(Extract provided):
━━━━━━━━━━

- Specialty: General surgeon/plastic surgeon

= Preventive mastectomy =

Surgical removal of the breasts to reduce breast cancer risk

A preventive mastectomy or prophylactic mastectomy or risk-reducing mastectomy (RRM) is an elective operation to remove the breasts so that the risk of breast cancer is reduced.

==Indications==
The procedure is a surgical option for individuals who are at high risk for the development of breast cancer. High risk women without a prior history of personal breast cancer might consider bilateral risk-reducing mastectomy (BRRM) as an option for minimising the risk of primary breast carcinoma development. The procedure includes the surgical removal of both breasts before any pathologic diagnosis has been made. Women that were previously diagnosed with a breast cancer in one breast (ipsilateral breast cancer) might elect to undergo risk-reducing mastectomy of the other unaffected (contralateral) breast, that is to say contralateral risk-reducing mastectomy (CRRM), to minimize the risk of a second breast cancer development. CRRM has been shown to reduce the incidence of contralateral breast cancer, but there is not sufficient evidence that it improves survival. Women who had a bilateral mastectomy in 2013 were about 10 years younger than those who had a unilateral mastectomy.

━━━━━━━━━━

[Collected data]
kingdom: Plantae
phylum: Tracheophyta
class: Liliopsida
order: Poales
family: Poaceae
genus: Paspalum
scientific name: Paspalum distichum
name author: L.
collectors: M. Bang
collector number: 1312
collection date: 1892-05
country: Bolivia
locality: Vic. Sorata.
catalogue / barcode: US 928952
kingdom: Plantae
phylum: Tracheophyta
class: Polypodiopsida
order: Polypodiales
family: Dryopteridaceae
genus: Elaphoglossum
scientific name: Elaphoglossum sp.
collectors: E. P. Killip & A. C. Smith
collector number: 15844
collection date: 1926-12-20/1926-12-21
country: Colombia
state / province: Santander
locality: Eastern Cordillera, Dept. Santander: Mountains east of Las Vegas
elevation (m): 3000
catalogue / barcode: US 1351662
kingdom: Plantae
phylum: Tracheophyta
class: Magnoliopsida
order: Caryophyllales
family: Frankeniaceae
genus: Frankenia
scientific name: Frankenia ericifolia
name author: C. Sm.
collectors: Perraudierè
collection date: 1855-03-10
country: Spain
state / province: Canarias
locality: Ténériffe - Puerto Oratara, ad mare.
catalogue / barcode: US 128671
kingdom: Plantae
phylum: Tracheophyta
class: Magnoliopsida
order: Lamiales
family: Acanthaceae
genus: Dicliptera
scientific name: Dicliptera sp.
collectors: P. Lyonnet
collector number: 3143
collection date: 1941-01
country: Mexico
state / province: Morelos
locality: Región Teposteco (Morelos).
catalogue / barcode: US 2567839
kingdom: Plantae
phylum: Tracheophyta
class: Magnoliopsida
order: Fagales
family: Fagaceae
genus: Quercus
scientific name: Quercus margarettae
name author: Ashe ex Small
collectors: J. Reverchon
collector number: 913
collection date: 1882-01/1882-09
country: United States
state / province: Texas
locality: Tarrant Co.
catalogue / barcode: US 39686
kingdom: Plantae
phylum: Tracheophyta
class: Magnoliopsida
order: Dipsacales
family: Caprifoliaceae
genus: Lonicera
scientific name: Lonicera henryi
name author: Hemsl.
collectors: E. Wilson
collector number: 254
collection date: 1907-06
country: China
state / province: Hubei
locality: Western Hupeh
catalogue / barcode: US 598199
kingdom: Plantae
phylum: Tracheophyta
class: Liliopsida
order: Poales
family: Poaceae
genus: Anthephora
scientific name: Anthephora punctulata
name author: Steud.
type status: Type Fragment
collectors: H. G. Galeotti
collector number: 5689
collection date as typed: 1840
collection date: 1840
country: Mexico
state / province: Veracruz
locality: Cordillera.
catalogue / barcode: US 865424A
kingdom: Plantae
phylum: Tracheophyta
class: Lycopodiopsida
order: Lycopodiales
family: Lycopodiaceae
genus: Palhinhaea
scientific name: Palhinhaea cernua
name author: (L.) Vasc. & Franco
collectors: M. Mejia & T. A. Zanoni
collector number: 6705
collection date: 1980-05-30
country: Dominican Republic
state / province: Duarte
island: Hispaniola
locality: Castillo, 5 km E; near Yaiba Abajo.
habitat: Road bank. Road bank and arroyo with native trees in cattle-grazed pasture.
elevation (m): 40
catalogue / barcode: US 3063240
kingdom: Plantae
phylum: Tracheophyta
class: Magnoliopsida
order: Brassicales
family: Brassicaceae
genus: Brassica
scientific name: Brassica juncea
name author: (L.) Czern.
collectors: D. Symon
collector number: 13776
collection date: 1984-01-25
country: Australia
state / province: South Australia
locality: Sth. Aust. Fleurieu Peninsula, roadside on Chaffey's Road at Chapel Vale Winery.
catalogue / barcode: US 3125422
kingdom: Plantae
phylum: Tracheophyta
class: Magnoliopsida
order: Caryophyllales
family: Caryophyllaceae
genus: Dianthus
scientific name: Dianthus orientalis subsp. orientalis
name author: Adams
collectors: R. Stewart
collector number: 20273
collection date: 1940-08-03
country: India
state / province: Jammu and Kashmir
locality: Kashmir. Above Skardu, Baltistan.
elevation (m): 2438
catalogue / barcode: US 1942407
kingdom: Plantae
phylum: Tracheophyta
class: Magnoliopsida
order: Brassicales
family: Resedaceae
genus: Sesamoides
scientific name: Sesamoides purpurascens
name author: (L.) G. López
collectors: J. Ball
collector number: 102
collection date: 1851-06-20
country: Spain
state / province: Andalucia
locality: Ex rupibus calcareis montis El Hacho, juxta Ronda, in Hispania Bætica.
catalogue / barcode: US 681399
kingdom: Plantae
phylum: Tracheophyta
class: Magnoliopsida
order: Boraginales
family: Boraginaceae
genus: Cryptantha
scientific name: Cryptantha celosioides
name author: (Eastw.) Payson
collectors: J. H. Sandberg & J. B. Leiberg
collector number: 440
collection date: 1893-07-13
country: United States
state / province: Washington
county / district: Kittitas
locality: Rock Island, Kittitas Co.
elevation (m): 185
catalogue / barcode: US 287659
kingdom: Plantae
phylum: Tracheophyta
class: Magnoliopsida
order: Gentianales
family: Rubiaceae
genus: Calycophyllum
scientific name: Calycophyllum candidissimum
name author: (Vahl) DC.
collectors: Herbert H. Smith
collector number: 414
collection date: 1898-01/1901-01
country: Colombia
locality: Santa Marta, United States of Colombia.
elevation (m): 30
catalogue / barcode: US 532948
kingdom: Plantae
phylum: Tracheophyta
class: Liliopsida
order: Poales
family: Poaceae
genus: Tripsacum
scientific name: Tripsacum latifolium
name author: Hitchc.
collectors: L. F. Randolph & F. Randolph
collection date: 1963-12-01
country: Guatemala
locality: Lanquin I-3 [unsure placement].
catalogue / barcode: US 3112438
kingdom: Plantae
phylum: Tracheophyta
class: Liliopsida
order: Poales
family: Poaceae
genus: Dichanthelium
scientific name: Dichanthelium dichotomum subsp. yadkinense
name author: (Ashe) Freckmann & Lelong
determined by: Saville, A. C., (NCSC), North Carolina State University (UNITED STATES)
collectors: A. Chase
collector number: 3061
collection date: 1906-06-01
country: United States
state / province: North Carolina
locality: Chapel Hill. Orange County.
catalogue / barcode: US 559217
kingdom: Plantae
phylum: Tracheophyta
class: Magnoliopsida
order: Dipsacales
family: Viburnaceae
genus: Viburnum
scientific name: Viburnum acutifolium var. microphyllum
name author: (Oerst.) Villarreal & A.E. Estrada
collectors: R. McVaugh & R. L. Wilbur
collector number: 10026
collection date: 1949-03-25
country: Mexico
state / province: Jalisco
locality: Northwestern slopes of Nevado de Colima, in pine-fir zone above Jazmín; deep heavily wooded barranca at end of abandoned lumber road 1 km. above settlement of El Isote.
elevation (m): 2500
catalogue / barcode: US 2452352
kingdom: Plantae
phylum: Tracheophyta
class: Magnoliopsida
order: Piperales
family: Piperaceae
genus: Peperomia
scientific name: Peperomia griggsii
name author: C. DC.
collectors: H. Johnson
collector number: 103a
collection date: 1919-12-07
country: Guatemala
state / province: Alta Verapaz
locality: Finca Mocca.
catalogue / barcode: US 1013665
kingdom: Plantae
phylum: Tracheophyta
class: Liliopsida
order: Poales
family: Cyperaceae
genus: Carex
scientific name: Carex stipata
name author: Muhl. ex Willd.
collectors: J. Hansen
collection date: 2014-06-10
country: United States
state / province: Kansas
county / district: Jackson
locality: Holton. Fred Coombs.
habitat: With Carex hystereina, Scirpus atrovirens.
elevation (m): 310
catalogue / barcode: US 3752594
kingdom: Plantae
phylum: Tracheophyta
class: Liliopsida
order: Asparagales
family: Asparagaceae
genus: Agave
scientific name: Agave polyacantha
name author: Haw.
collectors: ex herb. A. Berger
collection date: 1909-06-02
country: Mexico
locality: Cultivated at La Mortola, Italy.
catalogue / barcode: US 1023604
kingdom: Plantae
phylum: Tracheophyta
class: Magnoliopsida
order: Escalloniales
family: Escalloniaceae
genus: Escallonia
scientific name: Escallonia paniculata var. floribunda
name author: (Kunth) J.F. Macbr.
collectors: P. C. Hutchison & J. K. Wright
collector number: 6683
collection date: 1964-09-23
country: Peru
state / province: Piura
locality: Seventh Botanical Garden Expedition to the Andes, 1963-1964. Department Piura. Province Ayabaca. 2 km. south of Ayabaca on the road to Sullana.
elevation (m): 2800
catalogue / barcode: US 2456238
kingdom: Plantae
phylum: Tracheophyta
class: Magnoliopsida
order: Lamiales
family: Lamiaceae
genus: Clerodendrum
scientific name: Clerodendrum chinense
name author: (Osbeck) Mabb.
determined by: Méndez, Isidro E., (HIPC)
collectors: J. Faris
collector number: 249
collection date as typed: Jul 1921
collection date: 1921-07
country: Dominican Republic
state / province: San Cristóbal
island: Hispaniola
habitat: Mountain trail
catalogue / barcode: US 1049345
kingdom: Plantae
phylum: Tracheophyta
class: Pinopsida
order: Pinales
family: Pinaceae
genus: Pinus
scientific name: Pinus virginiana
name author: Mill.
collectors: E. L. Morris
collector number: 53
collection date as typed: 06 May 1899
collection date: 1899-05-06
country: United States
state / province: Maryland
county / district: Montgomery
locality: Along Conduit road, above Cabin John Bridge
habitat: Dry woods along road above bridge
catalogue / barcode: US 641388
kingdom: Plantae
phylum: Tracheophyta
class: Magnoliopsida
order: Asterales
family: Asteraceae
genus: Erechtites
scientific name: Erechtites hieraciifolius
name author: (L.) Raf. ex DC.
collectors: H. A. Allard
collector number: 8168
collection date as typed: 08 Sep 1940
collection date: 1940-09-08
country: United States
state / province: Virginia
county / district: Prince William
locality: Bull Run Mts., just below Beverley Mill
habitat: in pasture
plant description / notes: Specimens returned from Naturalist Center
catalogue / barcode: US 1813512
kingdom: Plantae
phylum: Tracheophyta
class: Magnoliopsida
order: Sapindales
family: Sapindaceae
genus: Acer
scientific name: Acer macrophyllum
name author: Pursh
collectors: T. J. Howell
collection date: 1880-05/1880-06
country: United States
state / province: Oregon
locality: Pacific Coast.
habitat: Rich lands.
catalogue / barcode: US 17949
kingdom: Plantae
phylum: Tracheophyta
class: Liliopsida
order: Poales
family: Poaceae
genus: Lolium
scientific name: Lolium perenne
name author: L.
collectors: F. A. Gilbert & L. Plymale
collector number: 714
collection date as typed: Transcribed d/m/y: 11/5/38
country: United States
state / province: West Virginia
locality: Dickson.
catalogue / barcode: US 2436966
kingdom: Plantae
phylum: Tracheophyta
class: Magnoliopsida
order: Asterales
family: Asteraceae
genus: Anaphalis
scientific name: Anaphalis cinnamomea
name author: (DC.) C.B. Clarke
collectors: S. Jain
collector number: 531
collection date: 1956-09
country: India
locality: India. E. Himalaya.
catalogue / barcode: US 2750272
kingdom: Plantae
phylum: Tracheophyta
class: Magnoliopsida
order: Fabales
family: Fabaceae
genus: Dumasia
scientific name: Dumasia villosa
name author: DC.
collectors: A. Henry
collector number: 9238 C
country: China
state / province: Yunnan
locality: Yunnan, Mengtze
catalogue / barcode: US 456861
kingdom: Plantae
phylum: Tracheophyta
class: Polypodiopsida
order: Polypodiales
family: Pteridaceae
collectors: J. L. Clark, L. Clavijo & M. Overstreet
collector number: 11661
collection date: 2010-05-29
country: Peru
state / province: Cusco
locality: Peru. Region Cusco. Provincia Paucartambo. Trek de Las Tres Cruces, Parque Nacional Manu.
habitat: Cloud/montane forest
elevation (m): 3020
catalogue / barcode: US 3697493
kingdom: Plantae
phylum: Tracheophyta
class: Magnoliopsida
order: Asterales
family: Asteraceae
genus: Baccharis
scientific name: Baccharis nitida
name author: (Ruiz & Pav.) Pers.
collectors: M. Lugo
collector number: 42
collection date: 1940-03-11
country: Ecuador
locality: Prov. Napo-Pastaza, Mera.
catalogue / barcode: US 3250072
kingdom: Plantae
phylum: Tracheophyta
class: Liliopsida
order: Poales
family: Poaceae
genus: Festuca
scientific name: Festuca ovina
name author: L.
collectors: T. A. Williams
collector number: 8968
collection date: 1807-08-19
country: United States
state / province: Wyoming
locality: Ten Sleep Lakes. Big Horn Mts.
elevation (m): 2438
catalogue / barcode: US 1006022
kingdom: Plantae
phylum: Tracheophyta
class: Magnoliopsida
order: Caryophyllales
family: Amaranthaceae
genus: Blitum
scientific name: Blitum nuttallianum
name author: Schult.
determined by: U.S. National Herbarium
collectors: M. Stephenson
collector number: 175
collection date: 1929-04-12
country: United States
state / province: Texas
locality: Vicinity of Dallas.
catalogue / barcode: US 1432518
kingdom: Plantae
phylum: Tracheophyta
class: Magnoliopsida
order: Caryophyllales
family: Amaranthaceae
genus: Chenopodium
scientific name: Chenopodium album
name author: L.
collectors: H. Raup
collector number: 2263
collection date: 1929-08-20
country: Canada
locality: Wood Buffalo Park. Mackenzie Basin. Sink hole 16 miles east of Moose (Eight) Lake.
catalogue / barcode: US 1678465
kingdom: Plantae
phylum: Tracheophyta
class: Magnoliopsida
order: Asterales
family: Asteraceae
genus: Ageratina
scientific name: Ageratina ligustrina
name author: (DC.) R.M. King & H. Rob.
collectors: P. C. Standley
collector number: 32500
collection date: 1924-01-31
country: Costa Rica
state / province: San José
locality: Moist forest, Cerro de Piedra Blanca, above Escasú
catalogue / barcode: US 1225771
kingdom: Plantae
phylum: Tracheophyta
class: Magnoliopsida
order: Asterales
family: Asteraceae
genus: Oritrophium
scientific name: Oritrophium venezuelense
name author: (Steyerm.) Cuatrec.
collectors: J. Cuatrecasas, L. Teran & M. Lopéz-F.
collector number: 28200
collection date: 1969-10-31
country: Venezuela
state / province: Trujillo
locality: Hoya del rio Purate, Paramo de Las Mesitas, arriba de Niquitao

━━━━━━━━━━

Could you continue the preventive mastectomy article, picking up right after its last sentence?

(Output below):
This preventive operation pertains to women with these characteristics:
- BRCA1 or BRCA2 mutation carriers; this is the main indication for bilateral prophylactic mastectomy.
- Cancer in one breast and a family history of breast cancer.
- Family history of breast cancer. The genetic risk can be passed down through the mother's or father's side.
- Radiation therapy to the chest before the age of 30.
- Presence of high-risk breast lesions like lobular carcinoma in situ (LCIS), atypical ductal hyperplasia (ADH) and atypical lobular hyperplasia (ALH).
- Having dense breasts or breasts with diffuse microcalcification, as the screening for breast cancer is made difficult.

Discussions and decision should be made with the help of specialists who can use relevant information and statistical models to predict the individual lifetime risk of development of breast cancer.

Undergoing a preventive mastectomy does not guarantee that breast cancer will not develop later, however, it reduces the risk by 90% in high risk women. Also, a preventive mastectomy may not be able to remove all breast tissue as some of it may be in the arm pit, near the collar bone, or in the abdominal wall.

Male carriers of BRCA1 and BRCA2 mutations have a higher risk of breast cancer than other males, approximately 1.2% and 6.8%, but their risk is much lower than in female mutation carriers (about 60%) and lower than in the general female population (12%). Thus, preventive mastectomy has not been advocated for affected men.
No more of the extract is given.